An diesem Strand in Brooklyn geht niemand baden. Er gehört den Flaschensammlern – allerdings sind sie auf mehr als nur Flaschenpfand aus. Die Dead Horse Bay ist bekannt dafür, dass man dort Glas finden kann, das locker hundert Jahre alt ist. Auf den Flohmärkten der Stadt und in manchen Antikläden findet man diese Apotheker- und Schnapsflaschen in altmodischen Formen.

Dass die Dead Horse Bay an manchen Tagen vor lauter Glas nur so glitzert, hat seine Wurzeln im Großstadtmüll. Zwar sind die heutigen Müllmengen noch viel größer als vor 150 Jahren, doch auch schon damals suchte New York händeringend nach Platz für den ganzen Abfall. Und einer dieser Plätze war ganz in der Nähe dieser Uferlinie.

Müllverwertung vor 150 Jahren

Damals ist dieser Teil von Brooklyn noch eine Insel namens Barren Island. Von der Mitte des 19. Jahrhunderts bis in die 1920er Jahre sitzen rund um die Bucht Abdecker, Fischölproduzenten und andere Müllverwerter – für lange Zeit ist Barren Island die größte Müllverwertungsanlage der Welt.

Und ehe das Automobil die Kutschfahrt ablöst, muss man ja irgendwohin mit all den toten Pferden – sie landen hier. Ihre Überreste werden zunächst unter anderem zu Klebstoff, Dünger und Öl verarbeitet, und dem Vernehmen nach soll die ganze Gegend fürchterlich gestunken haben. Das führt letztlich zum Ende dieser Müll-Ära: Bewohner anderer Stadtteile wehren sich erfolgreich dagegen, dass der Wind den Gestank in ihre Gegend weht. Nach einem langwierigen Rechtsstreit wird Barren Island geschlossen.

Woher der Name Dead Horse Bay kommt

Vorher kommen die ausgekochten, zerhackten Tierknochen ins Wasser, ebenso wie die Überreste aus allen anderen Müllanlagen der Gegend. Zu dieser Zeit gilt das Meer als prima Restmüllkippe. Daher stammt der Name Dead Horse Bay.

Auch für die Schönheit der Salzmarschen rundherum, die heute ein Naturschutzgebiet sind – bis direkt an den Flughafen JKF! – haben die New Yorker wenig Sinn. Sie schütten jede Menge Sand, Kohle und Müll auf, um Floyd Bennett Field, den ersten New Yorker Flughafen zu bauen. Barren Island ist jetzt mit Brooklyn verbunden.
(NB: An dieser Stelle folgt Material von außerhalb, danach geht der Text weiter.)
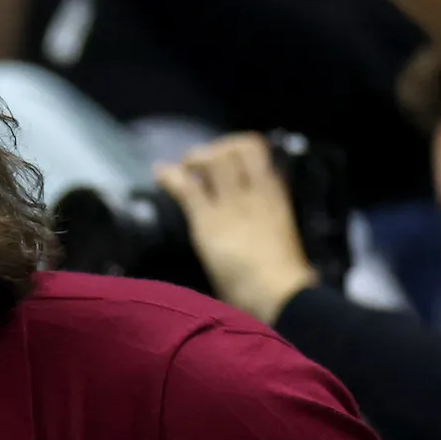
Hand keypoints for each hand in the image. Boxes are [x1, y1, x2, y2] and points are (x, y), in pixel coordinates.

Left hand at [155, 134, 321, 323]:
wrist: (277, 293)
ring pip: (212, 161)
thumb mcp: (279, 236)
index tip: (223, 156)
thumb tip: (256, 220)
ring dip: (193, 160)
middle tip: (197, 163)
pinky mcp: (209, 221)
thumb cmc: (281, 277)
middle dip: (213, 149)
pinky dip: (170, 178)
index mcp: (275, 193)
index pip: (258, 151)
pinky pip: (188, 189)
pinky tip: (159, 174)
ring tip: (181, 169)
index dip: (237, 146)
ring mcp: (232, 203)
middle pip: (235, 148)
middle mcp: (255, 190)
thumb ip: (266, 218)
Stadtplaner Robert Moses sieht in den 50er Jahren in der Gegend eine Chance auf ein schickes Parkgelände, dafür braucht es nur weniger Wasser und mehr Land. Der Park wird nie gebaut, doch sein Ziel erreicht Moses durchaus: Was ihm nicht gefällt, verschwindet.

Häuser samt Inhalt als Füllmaterial

Ihm sind die Wohngegenden der armen Leute in Brooklyn ein Dorn im Auge. Dort will er neue Straßen bauen, für die automobile Zukunft! Die “Slums” lässt er einfach planieren, und den gesamten Schutt – inklusive Geschirr, Nagellackfläschchen, Schuhen, Batterien, Arznei, Kinderspielzeug – karren LKW als Füllmaterial in die Dead Horse Bay.

Bald ist diese Spezialmüllkippe voll, sie wird geschlossen und versiegelt – allerdings nur mit Mutterboden. 1950 bricht diese Deponieabdeckung, und seither spülen immer wieder alte Sachen ins Meer und an den Strand der Dead Horse Bay.

New York hat viele Altlastenprobleme und stark verschmutzte Gegenden. Aber nur diese zieht Leute an, die wie Schatzsucher auf die Jagd gehen. In der Dead Horse Bay kann man nur mit festem Schuhwerk und dicken Sohlen herumlaufen. Mit jedem Schritt tritt man auf ein Stück Stadtgeschichte – mal fünfzig, mal hundert Jahre alt. Pferdeknochen spülen übrigens auch immer noch an den Strand – allerdings nur in knapp drei Zentimeter großen Stücken.

Die Bucht, der Ministrand und das Marschland um Dead Horse Bay herum gehören heute zum Gateway National Recreation Area. Wie in allen solchen Geländen ist es verboten, etwas mitzunehmen.